Delta-Sigma Modulator question

Christian Auner wrote:

>On Wed, 01 Dec 2004 22:38:46 +1100, John Monro
><johnmonro@delete.optusnet.com.au> wrote:
>
>John,
>  
>
>>Chris,
>>A few points:
>>
>>  1. The ratio is less than 1.000 only because the input instantaneous
>>     level is less than 1.000 for most of the cycle.
>>    
>>
>
>Of course, yes.
>
>  
>
>>  2. The modulator would generate a  value of 2/pi only under
>>     conditions where all the bits generated in the course of one
>>     half-cycle contributed to one single output-sample.  In other
>>     words, when the signal is right at the Nyquist limit 2fs.  (fs =
>>     output sample rate).
>>  3. The output could approach 1.000 if a square-wave analog signal was
>>     applied.
>>    
>>
>
>Yes, but the information is not lost. The information is not present
>in a single output-sample but in sequence of output-samples. Same is
>true if you consider a signal slightly below the reference voltage.
>The modulator can't represent that value instantaneously, however the
>information is stored in the integrator and will contribute to the
>following output-samples.
>
>[...]
>
>  
>
>>In view of all this, I think my original comment still stands:
>>
>>   "A problem I can see relates to the fact that the  modulator
>>   delivers all 1s  when the analog input is at a level of 1.000.    It
>>   follows that if the input ever exceeds 1.000 then the modulator can
>>   not represent this higher value because it can't do any better than
>>   continue outputting all 1s.  The result is clipping in the
>>   reconstructed waveform."
>>    
>>
>
>No, it is not always required to reconstruct the waveform.
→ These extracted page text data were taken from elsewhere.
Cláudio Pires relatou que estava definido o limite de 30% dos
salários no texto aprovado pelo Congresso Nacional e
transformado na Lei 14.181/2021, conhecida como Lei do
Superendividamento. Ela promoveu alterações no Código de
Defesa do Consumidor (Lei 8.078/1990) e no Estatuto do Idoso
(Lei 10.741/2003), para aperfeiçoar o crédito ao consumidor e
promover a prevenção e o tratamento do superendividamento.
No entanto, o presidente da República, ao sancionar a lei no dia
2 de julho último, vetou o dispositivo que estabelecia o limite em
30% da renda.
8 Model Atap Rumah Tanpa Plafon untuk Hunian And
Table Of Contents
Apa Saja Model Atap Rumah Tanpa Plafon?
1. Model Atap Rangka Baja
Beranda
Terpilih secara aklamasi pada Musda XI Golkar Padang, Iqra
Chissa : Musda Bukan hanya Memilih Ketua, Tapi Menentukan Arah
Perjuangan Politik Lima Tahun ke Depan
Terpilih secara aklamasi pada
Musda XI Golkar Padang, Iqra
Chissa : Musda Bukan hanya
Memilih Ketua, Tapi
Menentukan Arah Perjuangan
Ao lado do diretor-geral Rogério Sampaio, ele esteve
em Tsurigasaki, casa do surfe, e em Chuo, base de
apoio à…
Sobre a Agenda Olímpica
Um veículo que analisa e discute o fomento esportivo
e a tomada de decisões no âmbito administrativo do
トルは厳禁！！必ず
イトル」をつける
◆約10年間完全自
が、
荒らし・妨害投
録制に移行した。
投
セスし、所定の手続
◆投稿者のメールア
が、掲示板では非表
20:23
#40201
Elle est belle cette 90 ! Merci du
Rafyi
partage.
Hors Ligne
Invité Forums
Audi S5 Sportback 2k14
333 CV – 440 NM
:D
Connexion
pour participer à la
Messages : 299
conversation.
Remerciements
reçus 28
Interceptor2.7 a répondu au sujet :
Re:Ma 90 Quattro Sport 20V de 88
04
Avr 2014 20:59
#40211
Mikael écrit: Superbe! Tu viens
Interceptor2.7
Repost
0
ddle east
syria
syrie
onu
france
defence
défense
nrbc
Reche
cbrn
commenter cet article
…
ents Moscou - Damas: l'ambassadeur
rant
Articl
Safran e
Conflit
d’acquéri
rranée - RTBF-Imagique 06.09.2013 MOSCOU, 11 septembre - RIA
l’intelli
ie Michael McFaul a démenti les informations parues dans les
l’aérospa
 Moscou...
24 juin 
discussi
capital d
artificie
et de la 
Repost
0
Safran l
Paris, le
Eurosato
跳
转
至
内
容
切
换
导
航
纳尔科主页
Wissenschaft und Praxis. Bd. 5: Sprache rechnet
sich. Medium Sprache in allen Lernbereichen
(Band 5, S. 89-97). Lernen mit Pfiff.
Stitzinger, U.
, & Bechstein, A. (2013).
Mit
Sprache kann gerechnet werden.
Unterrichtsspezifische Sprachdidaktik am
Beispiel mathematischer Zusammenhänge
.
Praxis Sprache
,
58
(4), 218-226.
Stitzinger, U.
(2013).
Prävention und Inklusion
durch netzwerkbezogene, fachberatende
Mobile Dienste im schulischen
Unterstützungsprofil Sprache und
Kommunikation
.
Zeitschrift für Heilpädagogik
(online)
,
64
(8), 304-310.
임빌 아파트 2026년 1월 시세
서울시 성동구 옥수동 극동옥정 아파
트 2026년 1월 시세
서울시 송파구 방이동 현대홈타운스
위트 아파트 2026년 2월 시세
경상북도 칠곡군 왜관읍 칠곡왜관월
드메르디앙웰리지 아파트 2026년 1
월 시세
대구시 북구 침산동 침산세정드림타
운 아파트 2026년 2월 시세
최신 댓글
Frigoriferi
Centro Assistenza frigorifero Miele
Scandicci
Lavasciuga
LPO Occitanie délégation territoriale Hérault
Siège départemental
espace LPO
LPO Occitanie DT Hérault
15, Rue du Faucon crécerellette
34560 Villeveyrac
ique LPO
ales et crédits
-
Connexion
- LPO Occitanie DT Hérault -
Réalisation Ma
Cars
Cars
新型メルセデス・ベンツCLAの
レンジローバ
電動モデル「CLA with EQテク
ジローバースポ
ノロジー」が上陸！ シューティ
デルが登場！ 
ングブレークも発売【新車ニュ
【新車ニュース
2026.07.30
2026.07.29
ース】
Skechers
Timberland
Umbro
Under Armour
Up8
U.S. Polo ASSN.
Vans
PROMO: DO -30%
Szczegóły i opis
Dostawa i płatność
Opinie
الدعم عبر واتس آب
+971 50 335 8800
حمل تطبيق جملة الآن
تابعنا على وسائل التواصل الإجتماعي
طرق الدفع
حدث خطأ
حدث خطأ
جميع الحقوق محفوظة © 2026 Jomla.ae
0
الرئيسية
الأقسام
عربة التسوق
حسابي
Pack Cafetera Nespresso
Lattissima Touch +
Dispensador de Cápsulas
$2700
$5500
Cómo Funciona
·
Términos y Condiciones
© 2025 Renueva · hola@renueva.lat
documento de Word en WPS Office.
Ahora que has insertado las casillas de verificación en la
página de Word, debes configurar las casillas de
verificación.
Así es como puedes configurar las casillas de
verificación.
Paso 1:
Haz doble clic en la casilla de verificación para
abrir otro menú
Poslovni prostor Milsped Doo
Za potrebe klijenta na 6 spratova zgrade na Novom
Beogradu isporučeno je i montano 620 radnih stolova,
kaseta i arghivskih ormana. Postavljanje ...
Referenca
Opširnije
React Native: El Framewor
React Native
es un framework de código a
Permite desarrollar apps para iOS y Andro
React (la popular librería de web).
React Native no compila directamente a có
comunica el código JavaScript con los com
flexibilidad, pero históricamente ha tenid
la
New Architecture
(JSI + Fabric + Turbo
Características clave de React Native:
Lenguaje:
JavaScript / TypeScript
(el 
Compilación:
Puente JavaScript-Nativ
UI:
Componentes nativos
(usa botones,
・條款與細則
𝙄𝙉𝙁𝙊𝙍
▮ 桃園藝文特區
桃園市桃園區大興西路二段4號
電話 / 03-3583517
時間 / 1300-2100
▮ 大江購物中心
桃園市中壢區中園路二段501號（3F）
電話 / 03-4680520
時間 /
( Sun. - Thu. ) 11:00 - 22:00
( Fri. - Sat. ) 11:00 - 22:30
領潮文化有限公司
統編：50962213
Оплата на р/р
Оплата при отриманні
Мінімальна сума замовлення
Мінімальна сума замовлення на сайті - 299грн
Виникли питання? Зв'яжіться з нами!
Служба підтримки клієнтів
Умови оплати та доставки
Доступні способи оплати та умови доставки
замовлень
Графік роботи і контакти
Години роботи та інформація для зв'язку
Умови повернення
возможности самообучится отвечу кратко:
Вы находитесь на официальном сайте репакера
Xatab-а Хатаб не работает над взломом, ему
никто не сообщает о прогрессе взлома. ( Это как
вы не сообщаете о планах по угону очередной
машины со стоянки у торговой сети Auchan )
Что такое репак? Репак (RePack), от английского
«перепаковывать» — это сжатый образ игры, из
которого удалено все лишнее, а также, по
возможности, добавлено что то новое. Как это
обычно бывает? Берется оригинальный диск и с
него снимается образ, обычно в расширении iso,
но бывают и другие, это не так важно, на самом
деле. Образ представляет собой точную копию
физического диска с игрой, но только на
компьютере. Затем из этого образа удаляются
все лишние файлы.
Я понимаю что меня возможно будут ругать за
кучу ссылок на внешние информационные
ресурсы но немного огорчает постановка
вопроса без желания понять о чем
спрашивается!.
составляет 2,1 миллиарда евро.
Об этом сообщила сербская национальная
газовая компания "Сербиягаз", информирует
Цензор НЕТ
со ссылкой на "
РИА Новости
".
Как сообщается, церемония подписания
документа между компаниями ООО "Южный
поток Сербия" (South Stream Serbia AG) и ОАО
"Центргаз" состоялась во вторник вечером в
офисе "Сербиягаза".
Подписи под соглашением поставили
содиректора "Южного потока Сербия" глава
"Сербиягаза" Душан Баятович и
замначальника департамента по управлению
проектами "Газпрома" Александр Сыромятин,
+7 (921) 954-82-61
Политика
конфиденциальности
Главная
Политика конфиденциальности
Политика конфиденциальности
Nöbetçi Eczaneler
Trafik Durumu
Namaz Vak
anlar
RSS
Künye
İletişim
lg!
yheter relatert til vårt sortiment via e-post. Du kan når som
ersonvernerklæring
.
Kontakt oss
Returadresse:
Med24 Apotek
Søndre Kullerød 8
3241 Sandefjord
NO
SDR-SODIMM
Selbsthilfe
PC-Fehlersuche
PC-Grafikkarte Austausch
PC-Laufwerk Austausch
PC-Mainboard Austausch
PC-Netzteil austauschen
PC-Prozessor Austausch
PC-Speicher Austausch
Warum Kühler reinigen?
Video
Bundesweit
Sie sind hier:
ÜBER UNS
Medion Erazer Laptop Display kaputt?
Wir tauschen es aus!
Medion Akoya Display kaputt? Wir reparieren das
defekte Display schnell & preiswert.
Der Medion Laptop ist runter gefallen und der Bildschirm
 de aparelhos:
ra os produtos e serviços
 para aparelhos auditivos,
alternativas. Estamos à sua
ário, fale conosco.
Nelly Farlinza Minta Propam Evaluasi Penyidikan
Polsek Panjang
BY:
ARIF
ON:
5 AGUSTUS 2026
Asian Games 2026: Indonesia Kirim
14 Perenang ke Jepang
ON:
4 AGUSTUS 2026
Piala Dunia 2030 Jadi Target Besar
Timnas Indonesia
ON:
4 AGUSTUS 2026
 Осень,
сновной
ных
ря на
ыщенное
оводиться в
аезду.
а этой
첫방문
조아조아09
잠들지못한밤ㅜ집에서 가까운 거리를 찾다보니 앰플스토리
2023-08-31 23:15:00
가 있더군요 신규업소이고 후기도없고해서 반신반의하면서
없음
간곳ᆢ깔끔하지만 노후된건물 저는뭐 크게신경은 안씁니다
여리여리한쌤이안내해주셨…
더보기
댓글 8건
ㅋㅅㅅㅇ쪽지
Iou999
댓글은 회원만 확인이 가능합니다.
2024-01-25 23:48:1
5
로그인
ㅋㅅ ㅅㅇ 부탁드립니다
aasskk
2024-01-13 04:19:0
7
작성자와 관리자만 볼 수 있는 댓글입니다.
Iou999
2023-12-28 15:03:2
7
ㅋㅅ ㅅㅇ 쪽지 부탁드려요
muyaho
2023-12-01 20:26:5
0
The output
>will always represent the area under the signal with the cumulative
>error beeing the state of the integrator.
>
>
>Chris
>  
>
Chris,
Apologies for an error in my posting.  Instead of 2fs for the Nyquist 
limit I should have written (1/2)fs.

Regarding your comments, we are discussing the multi-bit samples that 
come out of the decimator following the basic modulator.  One of these 
samples represents the average input-signal level during the time it 
takes the modulator to produce a large number of single-bit outputs..  
If the input waveform happens to have peaked at +1.000 for the whole of 
this time, the modulator will be producimg a string of single-bit values 
each having a value of logic 1.

There will be a cumulative error when the input signal is slightly less 
than 1.000.  This will cause the modulator to produce an occasional 
logic 0 among the logic 1s, but the cumulative error from one multi-bit 
output sample to the next has a maximum value of only one 
least-significant bit.  In no way is there any sort of summation over 
the whole of one cycle of the input signal, (except for very high input 
frequencies, as I noted.)

For an input of 1.000, the multi-bit sample that come out of the 
decimator will have a value equal to the highest number that can be 
represented with that number of bits.  It will not be able to exceed 
that value, no matter what the input signal does.

Regards,
John